What I love even more than the choice to saddle Tony with the idea for Ultron is the potential stories that spin out of it. Akin to Grant Morrison’s astounding Tower of Babel arc in JLA, here the biggest threat to the Avengers (and the world at large) isn’t the rampaging id, alien demi-god, or right-wing cyclops… it’s the narcissist futurist. And given the name drop of Captain America: Civil War and the leaked stories of Tony’s appearance in it, it doesn’t take much brain power to see that Captain America may end up opposite his teammate over something as trivial as potentially almost ending the world. Plus, Tony also sorta created Whiplash and a fire-breathing Guy Pearce. If that’s not enough to go to war, then I don’t know my politics.
Beyond Cap there’s potential steam to be blown off by countless others. And what of Tony’s Science Bro, Dr. Banner? Maybe he’ll be more sympathetic to a man trying to quell the beasts of the world and messing up. And what of Black Widow or Hawkeye? One would imagine they aren’t ones to choose sides quickly. And then there is S.H.I.E.L.D. and all of that potential mess.
Whedon’s recent interviews have all beleaguered the point that with this sequel the story is decidedly more insular than the previous iteration. Avengers pretty much charged out of the gate swinging, and there was hardly time for Earth’s Mightiest Heroes to fraternize.

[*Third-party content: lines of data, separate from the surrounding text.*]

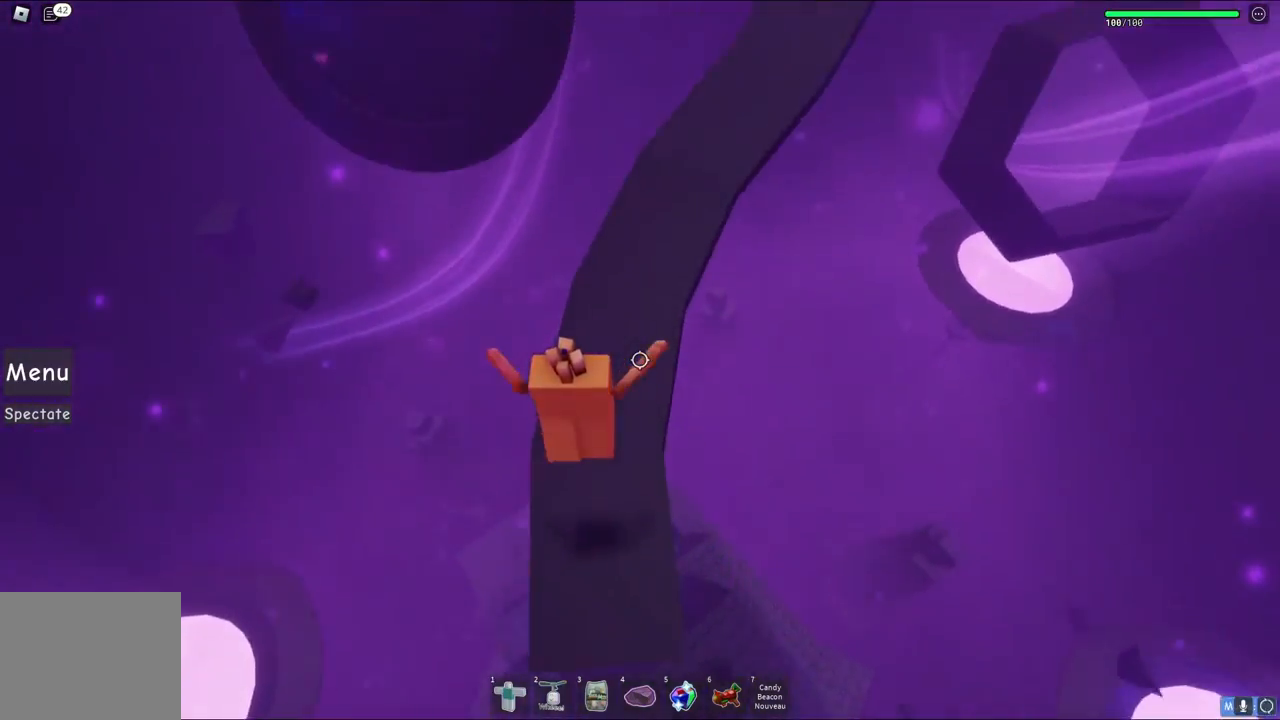
{"keys": ["space", "w"], "events": []}
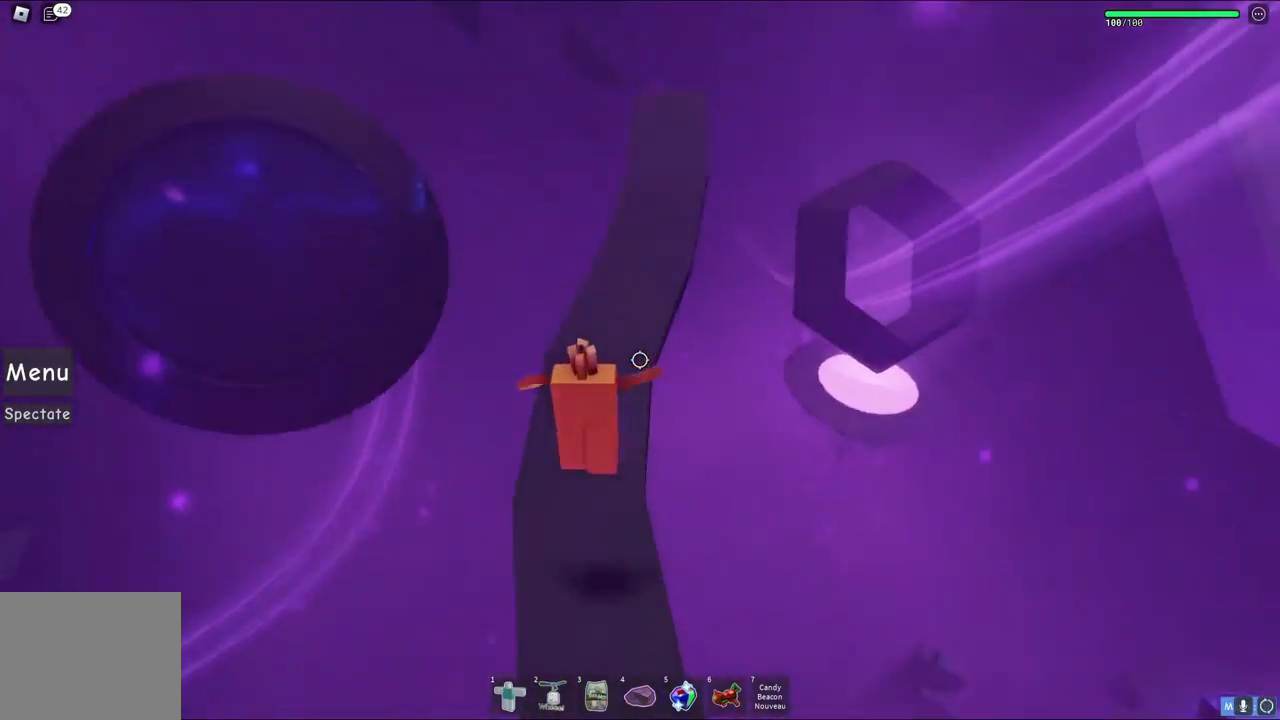
{"keys": ["space", "w"], "events": []}
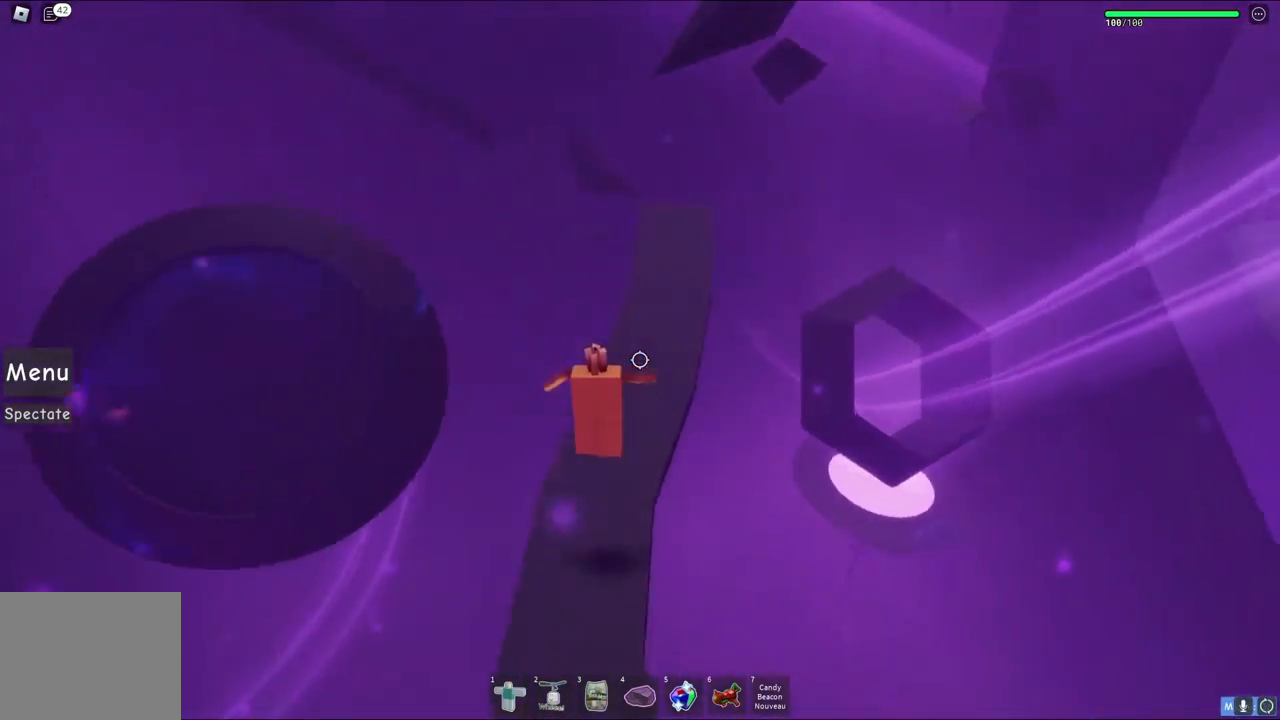
{"keys": ["space", "w"], "events": []}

Those critics devoid of our fanboy hearts saw the coming together of the menagerie of complex costume choices as being inherently explosive.

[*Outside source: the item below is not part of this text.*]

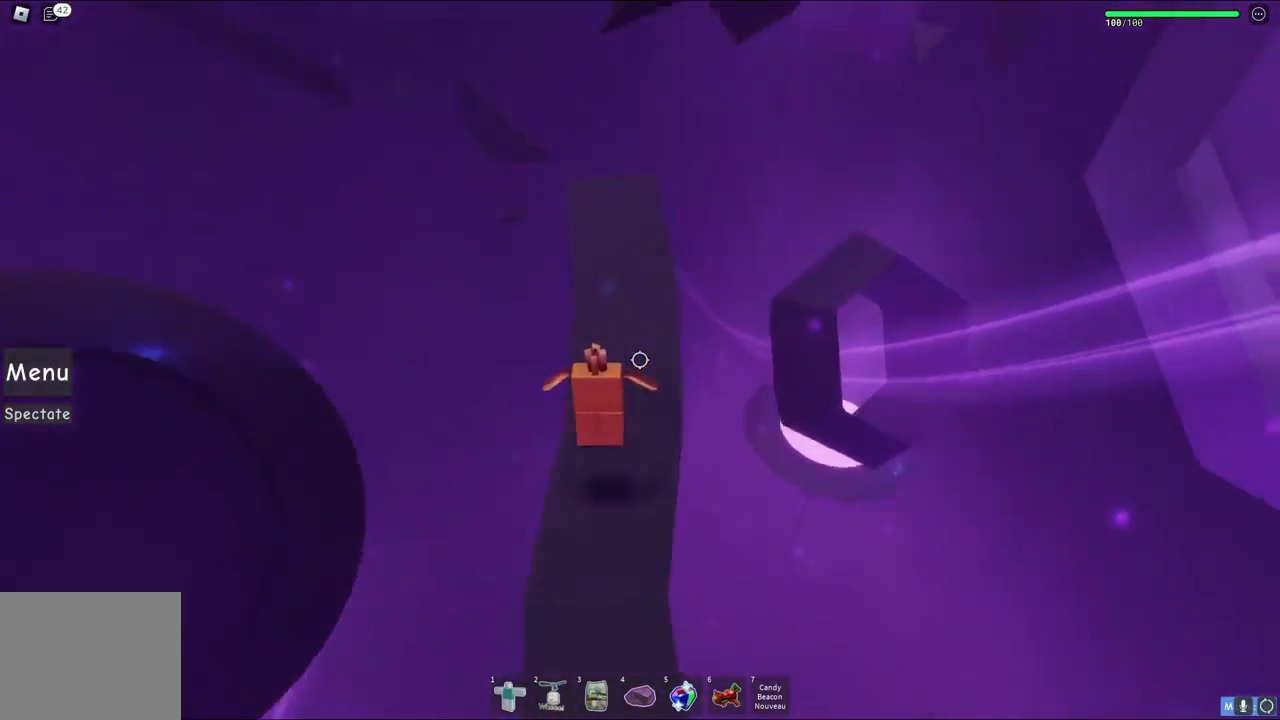
{"keys": ["space", "w"], "events": []}
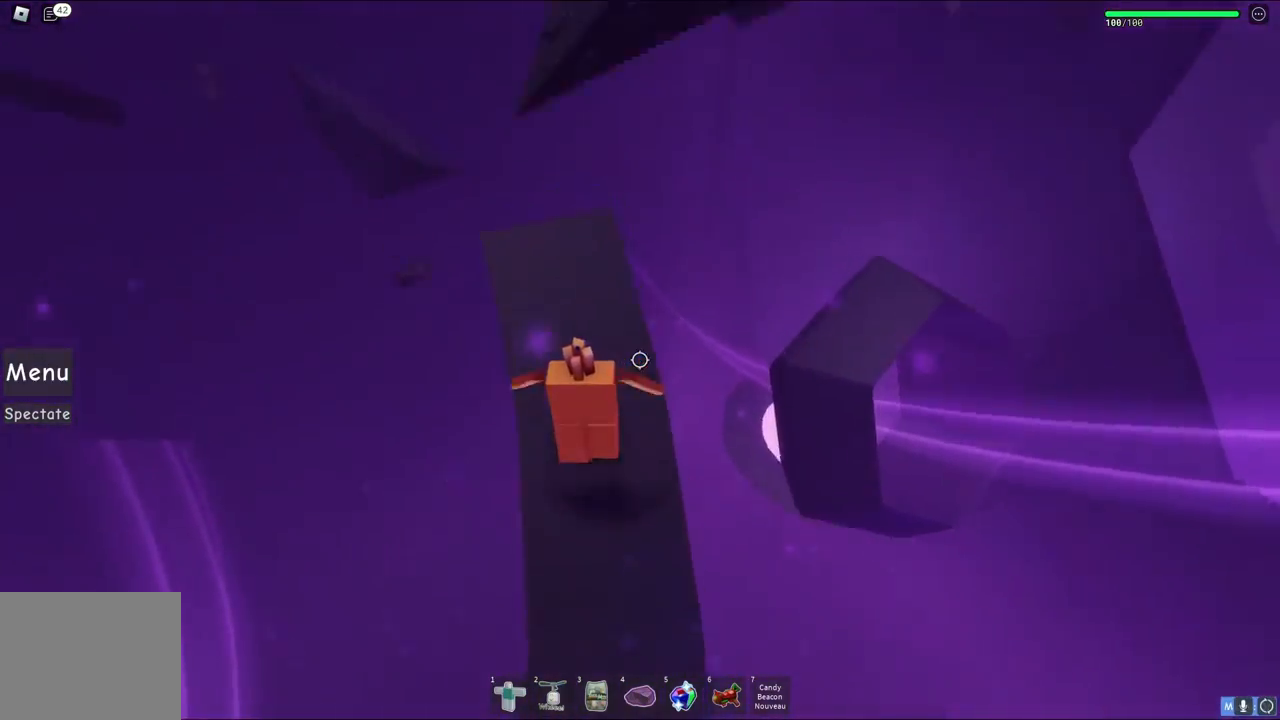
{"keys": ["w"], "events": [[217, "space", "up"]]}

In simpler terms, put that many type-A personalities on one giant flying fortress and you were bound to have an alien invasion and the near destruction of New York City. Of course we’d all beg to differ, but the outsiders have a point. And it all comes back to Tony.
At the end of Iron Man we were introduced to the concept of the superteam – and the tin man was clearly at the core of it. When Tony stepped on the Triskelion, he treated it as if he owned it. And after he illegally downloaded all the secret files within, in a way he did. And he was quick to reveal to his fellow Avengers how secretive and potentially damning their would-be employers were. Forever the smartest man in the world… doomed to see his biggest ideas twisted into death and destruction. Tony Stark is karma’s bitch.
And Avengers 2 will be amazing because of it.